Tous ces arguments montrent que la typologie des secteurs d’activité commerciale constitue un outil à la fois efficace et mesuré.

Je le dis en toute franchise, notamment à vous, monsieur le secrétaire d’État, avec qui j’en ai longuement discuté et avec qui j’entretiens des relations plus que cordiales : si vous êtes en mesure de nous proposer une autre solution qui réponde au problème de l’agonie des centres-villes, nous sommes preneurs ! C’est bien parce que l’implantation commerciale sur notre territoire n’a pas été régulée depuis trente-cinq ans que nous sommes parvenus à une situation aussi anarchique. Restons modestes, mais soyons déterminés et volontaires pour y mettre fin !

Je parle naturellement d’une véritable solution, ce que ne comportent pas les nombreuses propositions que vous nous avez faites jusqu’à ce jour, comme le renforcement du droit de préemption ou la hausse de la taxe sur les surfaces commerciales, la TASCOM, en périphérie, qui sont des outils complémentaires certes intéressants, mais très insuffisants, vous le savez, pour régler la question capitale de la désertification des centres des villes moyennes.

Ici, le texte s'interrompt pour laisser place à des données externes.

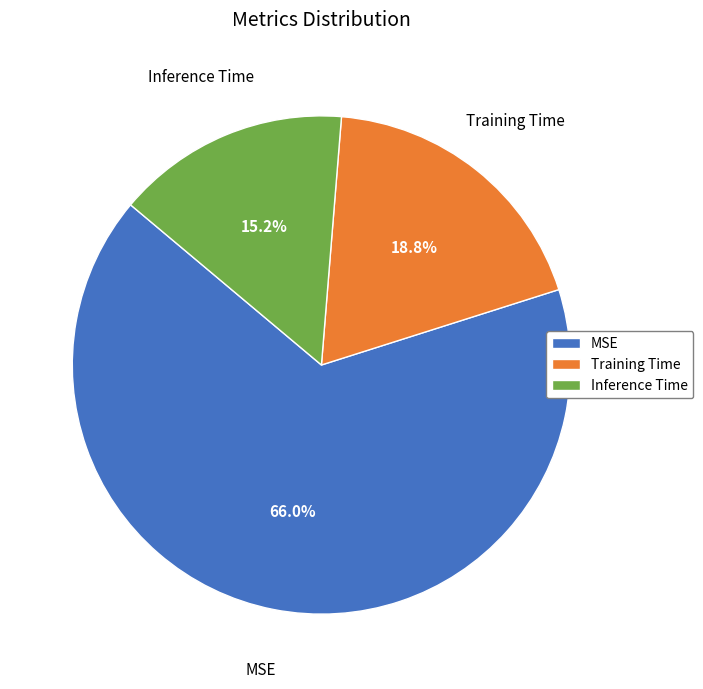

The MSE slice represents 79% of the pie. True or false?

False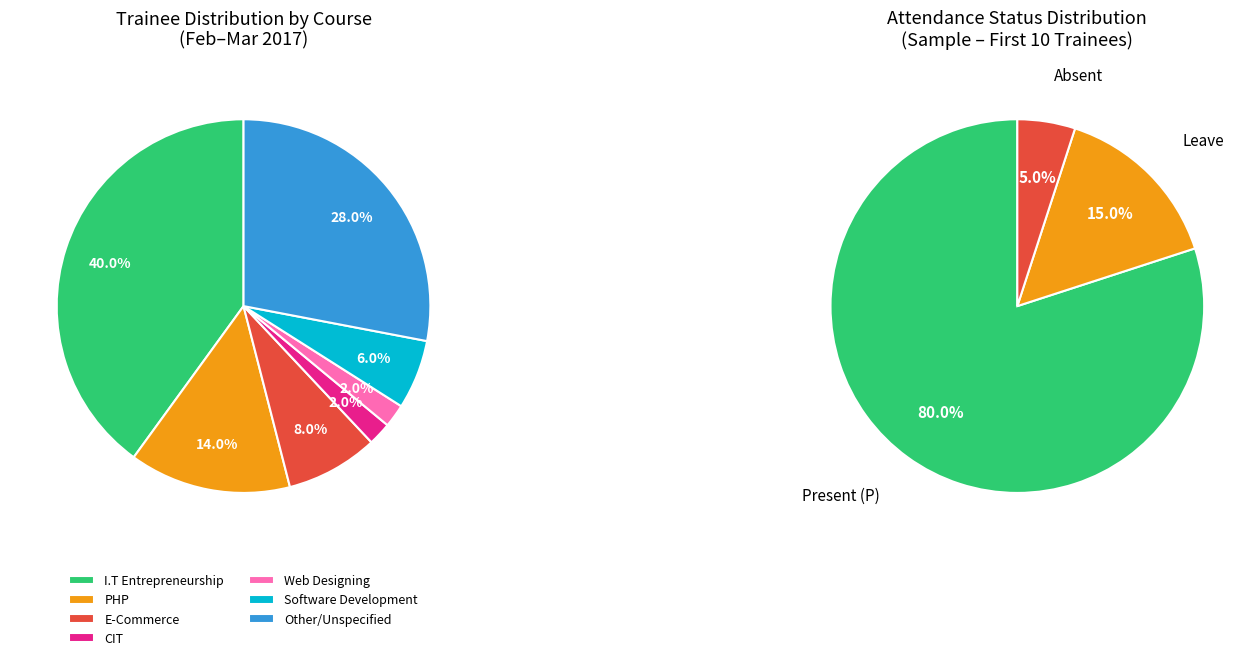

Rank the categories by value from lowest to highest.

CIT, Web Designing, Software Development, E-Commerce, PHP, Other, I.T Entrepreneurship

La solution que je préconise n’a sans doute pas que des avantages, mais ne pas la présenter reviendrait, j’en suis persuadé, à faire preuve d’un immobilisme coupable, dont je ne voudrais en aucun cas être coresponsable.

Telle est ma lecture de cette proposition de loi. Je suis convaincu que si l’on ne donne pas au DAC les outils puissants que je vous propose d’adopter – à charge pour les élus de les utiliser à bon escient – l’aménagement du territoire sera une fois de plus, et pour longtemps encore, sacrifié. Dans dix ans, la situation sera toujours la même, faute de nous être dotés des moyens adéquats.